The movie is less spectacular, but no less valuable. Based not on the effect, i.e. special effects, but on the painstaking recreation of the era, showing the complex relationships between all participants in the drama, and, at the same time, not boring, tense.
A very intelligent, not superficial movie with wonderful actors. Cate Blanchett is a fine actress who has insultingly few good pictures behind her. She is an actress, not a diva taking the baton from Meryl Streep and a stranger to purely commercial projects.
Geoffrey Rush, still serious, not off the rails of “Shine”, and not plunged into the foolishness of “Pirates” and “Pera Marquis de Sade”. In “Elizabeth” he plays, great play, and not shouting and sinning poser. His Walsingham – one of the central figures of the picture, a kind of “gray cardinal”, a secret, unexpected weapon in the hands of Elizabeth.

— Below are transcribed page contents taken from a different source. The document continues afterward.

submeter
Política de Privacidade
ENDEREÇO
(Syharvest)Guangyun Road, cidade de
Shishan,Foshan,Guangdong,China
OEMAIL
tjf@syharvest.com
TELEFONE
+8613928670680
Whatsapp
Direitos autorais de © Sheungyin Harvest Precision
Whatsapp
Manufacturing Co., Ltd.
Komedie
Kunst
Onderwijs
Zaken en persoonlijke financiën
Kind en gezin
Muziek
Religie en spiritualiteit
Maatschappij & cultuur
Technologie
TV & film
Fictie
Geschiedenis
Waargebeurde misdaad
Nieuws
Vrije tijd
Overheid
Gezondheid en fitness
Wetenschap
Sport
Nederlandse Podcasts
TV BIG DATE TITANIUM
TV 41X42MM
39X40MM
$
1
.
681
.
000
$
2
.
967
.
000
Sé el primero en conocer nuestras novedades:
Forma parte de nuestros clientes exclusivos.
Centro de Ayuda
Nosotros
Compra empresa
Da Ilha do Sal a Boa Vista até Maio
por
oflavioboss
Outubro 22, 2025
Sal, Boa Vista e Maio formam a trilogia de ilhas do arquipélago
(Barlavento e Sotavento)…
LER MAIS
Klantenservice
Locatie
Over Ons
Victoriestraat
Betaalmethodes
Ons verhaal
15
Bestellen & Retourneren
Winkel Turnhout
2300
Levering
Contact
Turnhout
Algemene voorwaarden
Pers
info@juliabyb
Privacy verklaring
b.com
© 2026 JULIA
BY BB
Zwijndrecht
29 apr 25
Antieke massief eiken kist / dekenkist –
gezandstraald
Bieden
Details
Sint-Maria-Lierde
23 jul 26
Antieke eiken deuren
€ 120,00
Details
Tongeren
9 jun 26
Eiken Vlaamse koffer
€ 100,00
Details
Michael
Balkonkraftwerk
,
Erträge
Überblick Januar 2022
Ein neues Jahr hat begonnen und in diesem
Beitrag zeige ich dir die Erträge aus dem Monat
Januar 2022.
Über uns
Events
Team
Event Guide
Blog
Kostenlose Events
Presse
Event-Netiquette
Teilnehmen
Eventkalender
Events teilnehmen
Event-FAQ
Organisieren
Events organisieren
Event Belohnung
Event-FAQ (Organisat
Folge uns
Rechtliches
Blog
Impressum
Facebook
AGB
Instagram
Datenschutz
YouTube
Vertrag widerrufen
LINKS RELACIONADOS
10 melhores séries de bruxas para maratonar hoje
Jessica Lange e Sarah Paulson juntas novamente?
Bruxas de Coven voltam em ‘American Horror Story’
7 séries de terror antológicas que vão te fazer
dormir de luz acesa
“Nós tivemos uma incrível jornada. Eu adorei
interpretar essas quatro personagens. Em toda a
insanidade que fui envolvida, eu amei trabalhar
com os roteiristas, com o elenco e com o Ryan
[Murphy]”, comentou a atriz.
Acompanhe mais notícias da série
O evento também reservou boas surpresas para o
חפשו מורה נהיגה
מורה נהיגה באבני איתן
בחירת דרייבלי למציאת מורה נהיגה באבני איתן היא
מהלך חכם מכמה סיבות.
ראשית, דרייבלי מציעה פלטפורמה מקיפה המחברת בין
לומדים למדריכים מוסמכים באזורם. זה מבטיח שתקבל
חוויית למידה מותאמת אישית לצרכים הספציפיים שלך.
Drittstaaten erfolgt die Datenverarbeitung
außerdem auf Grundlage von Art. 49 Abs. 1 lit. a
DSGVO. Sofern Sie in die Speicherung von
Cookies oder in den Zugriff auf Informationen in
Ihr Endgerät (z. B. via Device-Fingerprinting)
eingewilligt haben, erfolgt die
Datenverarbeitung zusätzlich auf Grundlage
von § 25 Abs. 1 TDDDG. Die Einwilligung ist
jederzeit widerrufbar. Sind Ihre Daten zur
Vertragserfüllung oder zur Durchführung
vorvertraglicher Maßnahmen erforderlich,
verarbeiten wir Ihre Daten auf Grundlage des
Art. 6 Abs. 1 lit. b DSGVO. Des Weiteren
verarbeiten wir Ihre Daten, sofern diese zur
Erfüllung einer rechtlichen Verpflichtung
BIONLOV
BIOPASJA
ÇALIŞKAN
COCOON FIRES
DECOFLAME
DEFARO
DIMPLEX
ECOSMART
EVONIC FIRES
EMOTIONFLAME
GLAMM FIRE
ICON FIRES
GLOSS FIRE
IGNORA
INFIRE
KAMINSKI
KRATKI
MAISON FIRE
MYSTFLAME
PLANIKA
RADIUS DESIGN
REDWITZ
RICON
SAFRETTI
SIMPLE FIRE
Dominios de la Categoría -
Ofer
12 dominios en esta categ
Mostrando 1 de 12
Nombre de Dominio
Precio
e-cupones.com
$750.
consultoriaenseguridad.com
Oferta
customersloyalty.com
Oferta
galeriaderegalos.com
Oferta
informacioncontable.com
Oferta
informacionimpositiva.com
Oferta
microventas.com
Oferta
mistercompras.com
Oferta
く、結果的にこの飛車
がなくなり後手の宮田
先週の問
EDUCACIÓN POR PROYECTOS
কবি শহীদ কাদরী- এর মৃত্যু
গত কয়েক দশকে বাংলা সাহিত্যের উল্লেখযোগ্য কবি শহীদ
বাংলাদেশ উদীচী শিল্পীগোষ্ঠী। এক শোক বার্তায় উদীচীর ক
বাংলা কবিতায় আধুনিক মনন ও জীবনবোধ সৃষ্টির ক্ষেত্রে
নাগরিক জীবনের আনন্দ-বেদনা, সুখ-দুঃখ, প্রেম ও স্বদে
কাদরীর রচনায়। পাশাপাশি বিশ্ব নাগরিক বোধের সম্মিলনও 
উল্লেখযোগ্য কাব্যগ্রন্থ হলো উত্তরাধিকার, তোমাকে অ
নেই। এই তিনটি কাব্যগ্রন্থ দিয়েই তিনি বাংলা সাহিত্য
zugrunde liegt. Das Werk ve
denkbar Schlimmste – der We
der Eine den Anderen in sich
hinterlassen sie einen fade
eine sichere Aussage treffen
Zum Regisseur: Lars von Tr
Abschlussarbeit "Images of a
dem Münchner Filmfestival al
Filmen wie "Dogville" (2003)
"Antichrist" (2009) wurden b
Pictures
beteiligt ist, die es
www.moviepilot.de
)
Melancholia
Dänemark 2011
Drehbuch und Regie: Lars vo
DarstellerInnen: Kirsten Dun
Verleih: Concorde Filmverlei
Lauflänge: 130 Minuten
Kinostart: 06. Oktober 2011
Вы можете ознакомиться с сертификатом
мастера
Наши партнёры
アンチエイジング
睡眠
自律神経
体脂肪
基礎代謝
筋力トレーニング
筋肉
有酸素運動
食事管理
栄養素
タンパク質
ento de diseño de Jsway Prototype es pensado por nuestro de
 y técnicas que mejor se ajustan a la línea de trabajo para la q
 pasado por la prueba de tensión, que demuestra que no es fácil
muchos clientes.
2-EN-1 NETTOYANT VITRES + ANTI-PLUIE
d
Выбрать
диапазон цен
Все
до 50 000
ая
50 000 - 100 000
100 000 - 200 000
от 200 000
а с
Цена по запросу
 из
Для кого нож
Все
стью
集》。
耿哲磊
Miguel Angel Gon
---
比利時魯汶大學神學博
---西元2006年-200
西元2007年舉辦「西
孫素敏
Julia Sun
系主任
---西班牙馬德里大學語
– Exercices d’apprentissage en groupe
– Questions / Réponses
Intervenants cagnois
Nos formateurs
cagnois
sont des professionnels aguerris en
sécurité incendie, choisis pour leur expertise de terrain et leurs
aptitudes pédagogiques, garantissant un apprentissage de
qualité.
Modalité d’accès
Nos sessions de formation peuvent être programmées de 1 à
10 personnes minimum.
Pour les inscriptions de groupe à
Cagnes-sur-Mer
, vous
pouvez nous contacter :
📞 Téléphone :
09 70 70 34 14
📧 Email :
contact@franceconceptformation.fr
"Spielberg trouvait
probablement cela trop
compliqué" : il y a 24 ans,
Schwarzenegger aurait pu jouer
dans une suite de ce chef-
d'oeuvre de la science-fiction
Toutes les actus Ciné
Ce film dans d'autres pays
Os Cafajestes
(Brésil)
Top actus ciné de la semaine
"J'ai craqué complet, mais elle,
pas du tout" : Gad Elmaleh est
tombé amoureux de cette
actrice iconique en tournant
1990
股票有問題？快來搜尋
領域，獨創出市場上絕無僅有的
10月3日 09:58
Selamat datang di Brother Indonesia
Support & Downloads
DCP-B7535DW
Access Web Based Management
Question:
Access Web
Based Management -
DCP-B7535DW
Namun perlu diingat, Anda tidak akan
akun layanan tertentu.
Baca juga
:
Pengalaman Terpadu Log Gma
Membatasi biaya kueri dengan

Unexpectedly, the picture revealed a new Bond Daniel Craig in the face of a secret envoy from Rome. Prosaic, burdock appearance, potato nose and stupid haircut. Once you see him, you’ll never remember him, and then you won’t recognize him, except now that he’s Bond. The same goes for Miranda Otto, who didn’t know her Star Trek yet.
Bottom line: I love historical movies. More specifically, good historical movies that are moderately entertaining, watchable, and not stupid. I love Geoffrey Rush. I didn’t find the movie heavy-handed, but I suspect many people will because of the features mentioned above. But, nevertheless, I recommend it.
Codec: HEVC / H.265 (48.0 Mb/s)
Resolution: Native 4K (2160p)
Aspect ratio: 1.85:1
Original aspect ratio: 1.85:1
English: DTS-HD Master Audio 5.1 (48kHz, 24-bit)
English: Dolby Digital 2.0
English SDH, Chinese (Cantonese), Mandarin (Traditional), Danish, Dutch, Finnish, French, German, Greek, Italian, Japanese, Korean, Norwegian, Portuguese, Spanish, Swedish.